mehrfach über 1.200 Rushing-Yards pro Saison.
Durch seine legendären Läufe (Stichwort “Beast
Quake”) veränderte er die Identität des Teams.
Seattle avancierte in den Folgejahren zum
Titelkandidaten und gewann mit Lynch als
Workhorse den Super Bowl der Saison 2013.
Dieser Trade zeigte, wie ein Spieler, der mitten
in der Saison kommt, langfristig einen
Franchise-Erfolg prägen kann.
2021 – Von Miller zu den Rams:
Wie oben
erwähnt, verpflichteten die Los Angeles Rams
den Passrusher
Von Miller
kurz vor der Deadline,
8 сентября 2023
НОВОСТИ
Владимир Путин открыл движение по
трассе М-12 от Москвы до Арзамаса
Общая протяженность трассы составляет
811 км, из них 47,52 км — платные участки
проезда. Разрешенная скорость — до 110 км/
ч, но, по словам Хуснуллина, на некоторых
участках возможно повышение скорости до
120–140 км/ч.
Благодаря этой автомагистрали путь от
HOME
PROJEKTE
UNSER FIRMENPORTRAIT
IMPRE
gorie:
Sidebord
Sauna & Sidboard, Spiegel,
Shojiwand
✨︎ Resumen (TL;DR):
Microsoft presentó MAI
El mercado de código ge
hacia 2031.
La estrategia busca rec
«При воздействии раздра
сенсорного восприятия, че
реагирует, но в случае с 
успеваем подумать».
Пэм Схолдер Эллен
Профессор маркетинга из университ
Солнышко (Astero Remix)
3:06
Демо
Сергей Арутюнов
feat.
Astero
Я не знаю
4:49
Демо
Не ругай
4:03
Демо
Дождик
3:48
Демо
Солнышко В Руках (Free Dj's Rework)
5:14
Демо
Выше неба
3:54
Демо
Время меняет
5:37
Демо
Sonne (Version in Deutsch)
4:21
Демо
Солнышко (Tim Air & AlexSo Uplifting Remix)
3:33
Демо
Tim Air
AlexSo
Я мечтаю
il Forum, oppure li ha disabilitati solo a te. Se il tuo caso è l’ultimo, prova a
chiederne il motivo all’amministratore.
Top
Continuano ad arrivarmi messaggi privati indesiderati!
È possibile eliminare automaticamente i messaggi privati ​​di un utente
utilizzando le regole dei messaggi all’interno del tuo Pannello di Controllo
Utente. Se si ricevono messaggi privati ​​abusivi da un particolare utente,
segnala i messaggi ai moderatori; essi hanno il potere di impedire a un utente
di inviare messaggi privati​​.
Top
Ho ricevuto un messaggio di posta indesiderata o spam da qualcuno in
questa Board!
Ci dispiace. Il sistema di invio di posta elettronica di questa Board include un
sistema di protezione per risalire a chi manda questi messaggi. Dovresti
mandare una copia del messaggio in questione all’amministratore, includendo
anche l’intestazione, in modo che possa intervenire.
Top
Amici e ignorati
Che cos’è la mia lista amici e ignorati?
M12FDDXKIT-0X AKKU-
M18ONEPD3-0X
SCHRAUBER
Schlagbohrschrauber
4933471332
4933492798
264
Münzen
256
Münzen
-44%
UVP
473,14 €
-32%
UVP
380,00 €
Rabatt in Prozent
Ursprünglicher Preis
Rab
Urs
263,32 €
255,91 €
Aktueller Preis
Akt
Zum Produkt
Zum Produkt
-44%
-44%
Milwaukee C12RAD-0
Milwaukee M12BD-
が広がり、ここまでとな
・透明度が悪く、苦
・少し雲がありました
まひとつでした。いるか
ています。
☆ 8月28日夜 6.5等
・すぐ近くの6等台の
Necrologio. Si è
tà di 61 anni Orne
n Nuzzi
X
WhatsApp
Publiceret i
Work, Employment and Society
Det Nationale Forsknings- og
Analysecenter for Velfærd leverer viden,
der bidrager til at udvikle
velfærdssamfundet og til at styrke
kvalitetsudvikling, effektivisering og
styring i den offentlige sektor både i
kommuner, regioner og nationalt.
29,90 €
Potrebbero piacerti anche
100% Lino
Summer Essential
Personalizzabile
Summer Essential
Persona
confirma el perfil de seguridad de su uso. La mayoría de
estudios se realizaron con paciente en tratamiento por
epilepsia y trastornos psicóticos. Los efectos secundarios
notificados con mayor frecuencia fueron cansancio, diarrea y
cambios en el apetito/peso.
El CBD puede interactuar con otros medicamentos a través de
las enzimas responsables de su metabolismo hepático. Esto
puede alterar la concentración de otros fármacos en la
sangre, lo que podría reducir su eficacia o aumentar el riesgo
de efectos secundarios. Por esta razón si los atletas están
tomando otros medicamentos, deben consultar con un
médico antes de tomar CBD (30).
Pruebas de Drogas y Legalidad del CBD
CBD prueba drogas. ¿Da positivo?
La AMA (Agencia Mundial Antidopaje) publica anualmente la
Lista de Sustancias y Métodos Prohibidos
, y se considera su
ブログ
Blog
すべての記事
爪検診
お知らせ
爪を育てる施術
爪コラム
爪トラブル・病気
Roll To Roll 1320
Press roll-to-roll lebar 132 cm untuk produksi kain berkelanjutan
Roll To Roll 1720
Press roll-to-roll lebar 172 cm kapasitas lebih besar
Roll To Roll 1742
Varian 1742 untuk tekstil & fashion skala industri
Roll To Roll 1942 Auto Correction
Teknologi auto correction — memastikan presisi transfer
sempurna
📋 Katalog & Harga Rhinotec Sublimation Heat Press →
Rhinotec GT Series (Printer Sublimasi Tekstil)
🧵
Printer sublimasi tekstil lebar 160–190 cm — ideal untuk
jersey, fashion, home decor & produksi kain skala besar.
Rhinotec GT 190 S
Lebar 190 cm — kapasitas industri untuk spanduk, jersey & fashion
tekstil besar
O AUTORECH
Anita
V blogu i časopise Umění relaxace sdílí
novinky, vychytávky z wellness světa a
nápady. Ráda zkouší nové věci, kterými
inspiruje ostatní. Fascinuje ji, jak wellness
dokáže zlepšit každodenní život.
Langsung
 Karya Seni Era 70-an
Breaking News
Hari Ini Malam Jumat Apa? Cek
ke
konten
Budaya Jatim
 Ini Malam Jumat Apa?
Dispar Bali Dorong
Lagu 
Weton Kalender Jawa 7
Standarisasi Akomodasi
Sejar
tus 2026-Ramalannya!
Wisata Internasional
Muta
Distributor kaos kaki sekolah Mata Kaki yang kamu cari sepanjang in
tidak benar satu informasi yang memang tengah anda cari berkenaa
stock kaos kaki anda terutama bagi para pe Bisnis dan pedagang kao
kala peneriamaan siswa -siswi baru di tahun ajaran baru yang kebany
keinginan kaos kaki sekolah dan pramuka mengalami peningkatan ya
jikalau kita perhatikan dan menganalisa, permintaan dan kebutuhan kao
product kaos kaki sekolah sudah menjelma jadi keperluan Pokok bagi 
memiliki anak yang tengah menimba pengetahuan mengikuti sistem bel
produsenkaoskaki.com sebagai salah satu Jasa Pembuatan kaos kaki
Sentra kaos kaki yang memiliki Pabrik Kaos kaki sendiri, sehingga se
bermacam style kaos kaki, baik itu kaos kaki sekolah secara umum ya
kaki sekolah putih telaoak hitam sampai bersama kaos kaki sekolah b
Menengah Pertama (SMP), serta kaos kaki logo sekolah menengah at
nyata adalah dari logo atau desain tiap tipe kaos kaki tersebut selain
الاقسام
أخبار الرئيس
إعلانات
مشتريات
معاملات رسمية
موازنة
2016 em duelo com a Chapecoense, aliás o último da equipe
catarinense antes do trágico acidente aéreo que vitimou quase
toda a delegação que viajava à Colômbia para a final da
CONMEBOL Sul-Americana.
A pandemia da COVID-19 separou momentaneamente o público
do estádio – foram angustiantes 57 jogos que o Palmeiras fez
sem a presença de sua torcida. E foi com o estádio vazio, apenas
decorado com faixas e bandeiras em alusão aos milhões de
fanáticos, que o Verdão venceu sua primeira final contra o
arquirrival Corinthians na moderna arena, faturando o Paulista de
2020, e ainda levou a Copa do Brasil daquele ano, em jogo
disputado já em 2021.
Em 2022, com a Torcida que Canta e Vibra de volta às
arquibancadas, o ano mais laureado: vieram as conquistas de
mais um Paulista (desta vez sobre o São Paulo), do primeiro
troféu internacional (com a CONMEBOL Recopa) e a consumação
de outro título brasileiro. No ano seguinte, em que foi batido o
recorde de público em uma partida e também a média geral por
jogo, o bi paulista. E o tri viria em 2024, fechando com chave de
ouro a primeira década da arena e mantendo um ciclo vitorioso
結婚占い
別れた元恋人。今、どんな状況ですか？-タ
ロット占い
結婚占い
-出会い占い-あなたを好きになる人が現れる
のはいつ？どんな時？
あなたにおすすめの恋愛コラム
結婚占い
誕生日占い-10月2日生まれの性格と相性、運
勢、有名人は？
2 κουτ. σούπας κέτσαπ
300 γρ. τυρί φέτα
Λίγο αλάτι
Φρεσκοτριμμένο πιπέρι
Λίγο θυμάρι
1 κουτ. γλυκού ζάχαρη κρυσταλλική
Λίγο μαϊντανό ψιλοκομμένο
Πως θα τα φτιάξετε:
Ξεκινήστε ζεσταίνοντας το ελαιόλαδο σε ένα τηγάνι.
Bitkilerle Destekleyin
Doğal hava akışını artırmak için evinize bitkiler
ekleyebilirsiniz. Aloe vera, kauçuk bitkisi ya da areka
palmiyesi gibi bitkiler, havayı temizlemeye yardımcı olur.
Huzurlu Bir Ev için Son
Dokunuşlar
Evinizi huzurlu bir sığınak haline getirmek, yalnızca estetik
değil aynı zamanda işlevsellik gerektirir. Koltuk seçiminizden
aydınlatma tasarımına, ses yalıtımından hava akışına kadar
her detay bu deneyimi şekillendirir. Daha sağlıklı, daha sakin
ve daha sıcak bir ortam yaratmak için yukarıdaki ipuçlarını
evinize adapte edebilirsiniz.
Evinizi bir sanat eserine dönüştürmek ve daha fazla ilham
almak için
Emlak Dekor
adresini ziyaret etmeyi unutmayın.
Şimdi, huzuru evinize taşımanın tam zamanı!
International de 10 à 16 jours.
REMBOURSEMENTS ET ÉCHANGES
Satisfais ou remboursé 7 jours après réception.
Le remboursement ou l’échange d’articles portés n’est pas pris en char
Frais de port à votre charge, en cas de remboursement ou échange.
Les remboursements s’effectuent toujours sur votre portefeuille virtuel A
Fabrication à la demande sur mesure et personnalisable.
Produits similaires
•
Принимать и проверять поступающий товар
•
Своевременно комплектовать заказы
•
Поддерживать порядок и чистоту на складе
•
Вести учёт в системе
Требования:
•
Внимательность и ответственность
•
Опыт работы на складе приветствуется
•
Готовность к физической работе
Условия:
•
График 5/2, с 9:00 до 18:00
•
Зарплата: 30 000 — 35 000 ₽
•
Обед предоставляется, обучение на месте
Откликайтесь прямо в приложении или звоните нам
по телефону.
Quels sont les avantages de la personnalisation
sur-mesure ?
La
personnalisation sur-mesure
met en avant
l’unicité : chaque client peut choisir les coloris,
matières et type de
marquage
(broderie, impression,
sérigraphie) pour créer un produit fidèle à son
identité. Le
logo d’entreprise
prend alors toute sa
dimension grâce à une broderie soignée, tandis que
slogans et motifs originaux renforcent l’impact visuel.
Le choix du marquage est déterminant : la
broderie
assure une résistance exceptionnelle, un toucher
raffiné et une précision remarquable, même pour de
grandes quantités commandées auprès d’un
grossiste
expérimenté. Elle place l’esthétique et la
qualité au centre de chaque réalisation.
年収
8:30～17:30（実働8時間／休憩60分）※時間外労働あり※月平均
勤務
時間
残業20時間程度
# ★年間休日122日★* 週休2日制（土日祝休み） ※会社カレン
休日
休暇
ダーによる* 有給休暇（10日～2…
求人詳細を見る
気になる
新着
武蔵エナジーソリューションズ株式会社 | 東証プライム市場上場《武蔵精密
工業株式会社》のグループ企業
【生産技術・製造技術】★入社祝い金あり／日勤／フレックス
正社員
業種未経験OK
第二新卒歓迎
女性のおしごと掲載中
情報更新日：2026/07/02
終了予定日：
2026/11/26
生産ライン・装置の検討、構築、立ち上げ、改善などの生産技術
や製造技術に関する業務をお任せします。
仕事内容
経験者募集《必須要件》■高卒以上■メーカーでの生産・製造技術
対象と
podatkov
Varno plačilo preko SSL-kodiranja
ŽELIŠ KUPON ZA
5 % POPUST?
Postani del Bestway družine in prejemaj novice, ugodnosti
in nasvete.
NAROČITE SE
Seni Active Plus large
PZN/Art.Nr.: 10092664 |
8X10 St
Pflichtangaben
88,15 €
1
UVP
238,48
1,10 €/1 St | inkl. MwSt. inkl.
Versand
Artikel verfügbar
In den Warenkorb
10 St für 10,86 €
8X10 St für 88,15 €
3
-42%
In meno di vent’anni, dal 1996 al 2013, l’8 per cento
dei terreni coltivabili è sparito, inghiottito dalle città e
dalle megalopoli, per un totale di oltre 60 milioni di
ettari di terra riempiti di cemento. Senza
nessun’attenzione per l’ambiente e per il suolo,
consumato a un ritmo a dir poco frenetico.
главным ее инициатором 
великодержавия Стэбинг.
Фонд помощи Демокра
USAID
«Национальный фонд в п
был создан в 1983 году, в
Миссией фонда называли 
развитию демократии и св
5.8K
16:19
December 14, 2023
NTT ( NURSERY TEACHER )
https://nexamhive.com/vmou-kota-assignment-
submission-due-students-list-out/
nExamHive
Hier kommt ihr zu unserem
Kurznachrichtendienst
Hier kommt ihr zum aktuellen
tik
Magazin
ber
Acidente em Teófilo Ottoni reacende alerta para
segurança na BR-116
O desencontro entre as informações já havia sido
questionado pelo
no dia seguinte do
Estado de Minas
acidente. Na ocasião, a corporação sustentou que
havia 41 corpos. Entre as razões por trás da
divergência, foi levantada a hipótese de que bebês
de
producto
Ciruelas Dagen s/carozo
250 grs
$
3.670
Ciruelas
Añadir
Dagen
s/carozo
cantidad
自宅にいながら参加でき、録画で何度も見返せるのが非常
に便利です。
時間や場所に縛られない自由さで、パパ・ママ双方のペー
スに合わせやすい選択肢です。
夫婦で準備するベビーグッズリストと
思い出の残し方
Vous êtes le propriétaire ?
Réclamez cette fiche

○ ○ ○

Extract, please, the lines from the start of the entries above through the one with "in der Saison kommt, langfristig einen", both included, reproducing each exactly and adding nothing.

mehrfach über 1.200 Rushing-Yards pro Saison.
Durch seine legendären Läufe (Stichwort “Beast
Quake”) veränderte er die Identität des Teams.
Seattle avancierte in den Folgejahren zum
Titelkandidaten und gewann mit Lynch als
Workhorse den Super Bowl der Saison 2013.
Dieser Trade zeigte, wie ein Spieler, der mitten
in der Saison kommt, langfristig einen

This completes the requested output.